▶ DIRECTIONS FOR THIS TASK: In the records below, begin at the line containing "X455114Y317344D01*" and end at the line containing "X486968Y302312D01*"; quote every line in that span exactly, including both boundary lines, and no others.

Plain-text engineering files
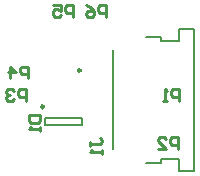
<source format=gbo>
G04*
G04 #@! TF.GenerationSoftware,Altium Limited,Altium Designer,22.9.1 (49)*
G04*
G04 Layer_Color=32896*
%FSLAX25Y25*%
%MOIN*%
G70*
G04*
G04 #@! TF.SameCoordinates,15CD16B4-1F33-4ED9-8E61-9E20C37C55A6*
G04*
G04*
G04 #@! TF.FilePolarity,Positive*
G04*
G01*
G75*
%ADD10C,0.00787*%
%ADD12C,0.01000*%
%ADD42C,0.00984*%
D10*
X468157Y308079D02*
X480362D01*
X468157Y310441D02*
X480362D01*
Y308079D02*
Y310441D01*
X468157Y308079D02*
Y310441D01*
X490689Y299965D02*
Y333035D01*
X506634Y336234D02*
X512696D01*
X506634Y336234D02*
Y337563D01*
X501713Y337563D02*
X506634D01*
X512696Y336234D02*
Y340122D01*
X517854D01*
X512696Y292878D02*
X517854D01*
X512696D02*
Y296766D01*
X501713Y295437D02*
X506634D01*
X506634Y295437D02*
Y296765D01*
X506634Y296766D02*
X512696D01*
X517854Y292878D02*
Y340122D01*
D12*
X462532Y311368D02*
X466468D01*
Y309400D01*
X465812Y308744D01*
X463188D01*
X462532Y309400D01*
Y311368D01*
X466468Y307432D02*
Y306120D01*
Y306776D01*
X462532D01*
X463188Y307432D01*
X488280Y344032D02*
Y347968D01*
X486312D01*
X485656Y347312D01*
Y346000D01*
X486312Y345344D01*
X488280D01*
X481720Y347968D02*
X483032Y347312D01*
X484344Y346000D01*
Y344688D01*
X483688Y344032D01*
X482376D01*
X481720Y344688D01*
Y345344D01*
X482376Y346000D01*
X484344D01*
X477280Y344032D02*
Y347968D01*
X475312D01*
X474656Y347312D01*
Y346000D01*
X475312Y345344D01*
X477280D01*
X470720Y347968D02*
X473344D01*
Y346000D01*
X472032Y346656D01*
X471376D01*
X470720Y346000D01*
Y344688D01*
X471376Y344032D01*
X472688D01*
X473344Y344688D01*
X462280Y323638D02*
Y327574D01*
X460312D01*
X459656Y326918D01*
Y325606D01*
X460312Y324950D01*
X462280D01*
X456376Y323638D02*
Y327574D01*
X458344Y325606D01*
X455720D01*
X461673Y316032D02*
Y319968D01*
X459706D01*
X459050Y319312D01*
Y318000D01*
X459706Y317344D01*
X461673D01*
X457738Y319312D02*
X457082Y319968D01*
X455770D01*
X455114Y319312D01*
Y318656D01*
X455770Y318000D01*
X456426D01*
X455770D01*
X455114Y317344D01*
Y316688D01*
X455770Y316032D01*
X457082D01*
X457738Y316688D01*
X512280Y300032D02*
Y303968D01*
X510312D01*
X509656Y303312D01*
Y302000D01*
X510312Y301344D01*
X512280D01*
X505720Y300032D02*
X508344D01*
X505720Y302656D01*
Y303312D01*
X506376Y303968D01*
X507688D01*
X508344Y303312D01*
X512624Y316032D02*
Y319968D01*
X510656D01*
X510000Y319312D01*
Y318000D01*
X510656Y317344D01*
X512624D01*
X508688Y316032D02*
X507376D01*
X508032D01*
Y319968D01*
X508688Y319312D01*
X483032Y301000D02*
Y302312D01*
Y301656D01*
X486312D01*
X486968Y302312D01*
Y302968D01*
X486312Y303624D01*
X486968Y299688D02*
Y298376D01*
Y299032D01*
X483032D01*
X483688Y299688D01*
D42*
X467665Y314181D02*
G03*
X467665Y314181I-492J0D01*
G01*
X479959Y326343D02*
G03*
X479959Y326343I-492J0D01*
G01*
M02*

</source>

--

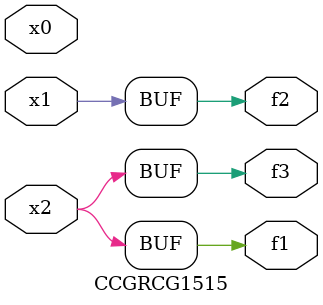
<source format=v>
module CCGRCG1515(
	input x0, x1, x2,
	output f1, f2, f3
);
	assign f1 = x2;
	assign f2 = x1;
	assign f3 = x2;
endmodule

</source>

---

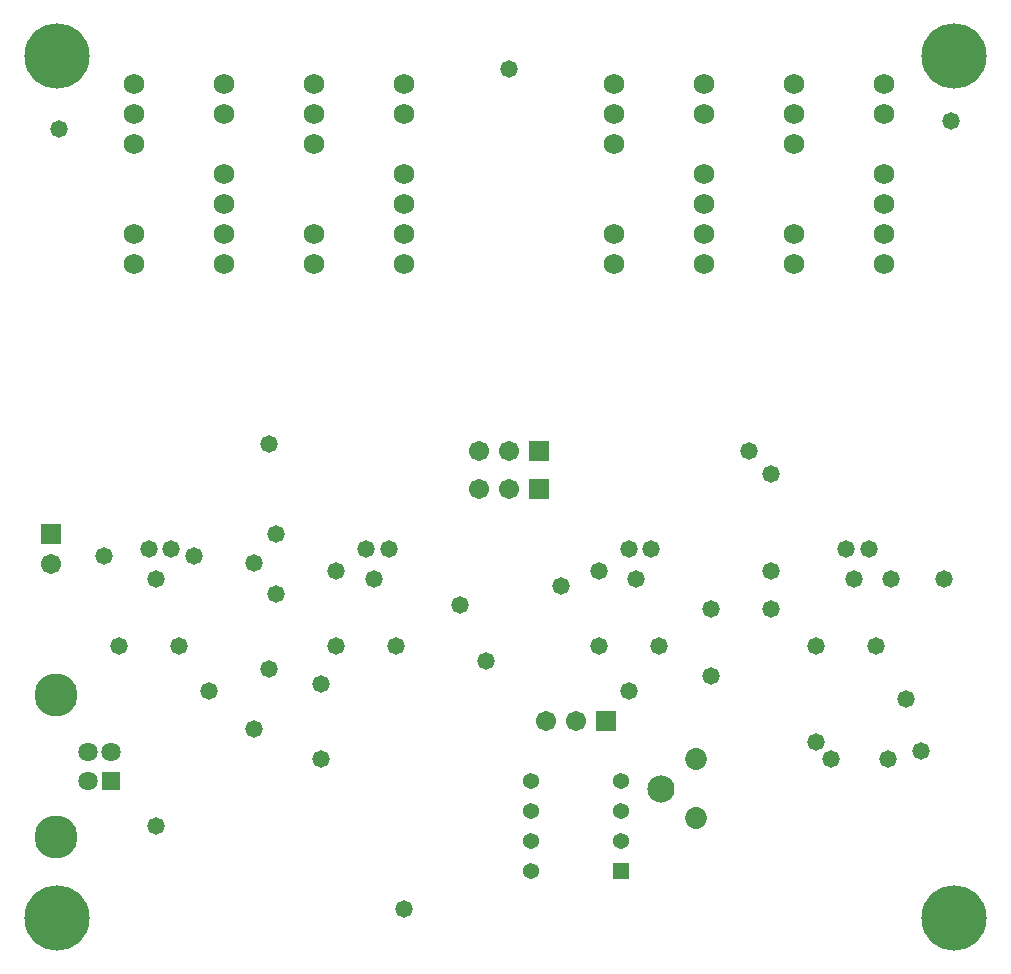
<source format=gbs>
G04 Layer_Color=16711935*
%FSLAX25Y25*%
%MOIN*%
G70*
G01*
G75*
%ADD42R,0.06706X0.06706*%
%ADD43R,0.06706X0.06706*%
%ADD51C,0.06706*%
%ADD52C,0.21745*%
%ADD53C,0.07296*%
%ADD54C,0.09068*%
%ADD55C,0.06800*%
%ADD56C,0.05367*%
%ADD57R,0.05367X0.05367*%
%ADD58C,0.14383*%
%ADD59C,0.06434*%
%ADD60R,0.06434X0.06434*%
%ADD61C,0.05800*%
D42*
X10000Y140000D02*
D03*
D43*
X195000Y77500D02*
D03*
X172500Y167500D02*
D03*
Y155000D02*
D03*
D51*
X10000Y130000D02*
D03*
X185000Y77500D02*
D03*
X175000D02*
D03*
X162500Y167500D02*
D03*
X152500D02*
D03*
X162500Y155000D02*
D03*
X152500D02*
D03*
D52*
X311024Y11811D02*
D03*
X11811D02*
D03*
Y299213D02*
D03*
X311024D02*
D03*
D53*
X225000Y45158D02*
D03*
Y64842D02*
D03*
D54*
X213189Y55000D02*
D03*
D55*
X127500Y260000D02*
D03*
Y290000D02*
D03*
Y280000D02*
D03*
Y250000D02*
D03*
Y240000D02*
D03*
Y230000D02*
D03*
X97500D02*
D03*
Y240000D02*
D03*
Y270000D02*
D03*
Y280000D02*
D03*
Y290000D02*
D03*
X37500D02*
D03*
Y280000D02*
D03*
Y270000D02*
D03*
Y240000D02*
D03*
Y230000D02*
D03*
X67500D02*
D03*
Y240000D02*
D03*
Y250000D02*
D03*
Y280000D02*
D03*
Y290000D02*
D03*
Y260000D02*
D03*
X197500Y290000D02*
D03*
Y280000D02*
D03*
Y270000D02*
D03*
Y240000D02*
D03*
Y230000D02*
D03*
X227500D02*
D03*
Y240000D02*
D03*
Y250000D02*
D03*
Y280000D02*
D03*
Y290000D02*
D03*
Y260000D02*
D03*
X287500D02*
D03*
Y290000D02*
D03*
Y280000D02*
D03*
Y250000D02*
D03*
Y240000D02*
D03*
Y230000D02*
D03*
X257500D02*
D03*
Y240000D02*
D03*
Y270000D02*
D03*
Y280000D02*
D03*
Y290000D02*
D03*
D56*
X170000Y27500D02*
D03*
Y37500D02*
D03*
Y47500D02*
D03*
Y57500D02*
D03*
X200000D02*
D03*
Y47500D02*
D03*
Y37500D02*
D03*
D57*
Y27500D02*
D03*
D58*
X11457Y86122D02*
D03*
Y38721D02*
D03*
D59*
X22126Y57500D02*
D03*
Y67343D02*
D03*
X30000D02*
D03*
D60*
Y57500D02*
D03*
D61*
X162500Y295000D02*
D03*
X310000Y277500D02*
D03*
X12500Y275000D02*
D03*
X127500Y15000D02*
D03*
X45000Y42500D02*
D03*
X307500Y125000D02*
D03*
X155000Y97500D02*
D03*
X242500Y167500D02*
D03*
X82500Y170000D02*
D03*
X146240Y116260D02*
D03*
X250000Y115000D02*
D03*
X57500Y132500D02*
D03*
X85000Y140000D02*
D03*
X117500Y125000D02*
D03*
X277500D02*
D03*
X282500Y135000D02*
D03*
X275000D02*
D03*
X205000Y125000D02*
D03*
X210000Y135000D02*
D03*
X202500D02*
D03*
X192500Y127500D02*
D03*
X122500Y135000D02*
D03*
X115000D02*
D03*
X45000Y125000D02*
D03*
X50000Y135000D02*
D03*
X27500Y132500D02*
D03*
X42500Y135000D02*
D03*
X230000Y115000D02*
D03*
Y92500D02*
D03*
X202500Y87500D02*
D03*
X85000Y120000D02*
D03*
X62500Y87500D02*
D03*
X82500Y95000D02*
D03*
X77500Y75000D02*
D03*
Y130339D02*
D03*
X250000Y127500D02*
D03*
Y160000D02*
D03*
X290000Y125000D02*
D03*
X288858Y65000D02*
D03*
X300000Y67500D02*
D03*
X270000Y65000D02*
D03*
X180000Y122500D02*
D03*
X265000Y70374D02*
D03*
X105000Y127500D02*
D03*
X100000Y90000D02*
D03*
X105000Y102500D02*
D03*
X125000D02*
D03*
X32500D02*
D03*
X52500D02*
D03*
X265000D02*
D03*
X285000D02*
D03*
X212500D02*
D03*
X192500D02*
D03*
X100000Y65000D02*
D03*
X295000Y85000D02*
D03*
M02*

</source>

▶ THE ANSWER:
X455114Y317344D01*
Y316688D01*
X455770Y316032D01*
X457082D01*
X457738Y316688D01*
X512280Y300032D02*
Y303968D01*
X510312D01*
X509656Y303312D01*
Y302000D01*
X510312Y301344D01*
X512280D01*
X505720Y300032D02*
X508344D01*
X505720Y302656D01*
Y303312D01*
X506376Y303968D01*
X507688D01*
X508344Y303312D01*
X512624Y316032D02*
Y319968D01*
X510656D01*
X510000Y319312D01*
Y318000D01*
X510656Y317344D01*
X512624D01*
X508688Y316032D02*
X507376D01*
X508032D01*
Y319968D01*
X508688Y319312D01*
X483032Y301000D02*
Y302312D01*
Y301656D01*
X486312D01*
X486968Y302312D01*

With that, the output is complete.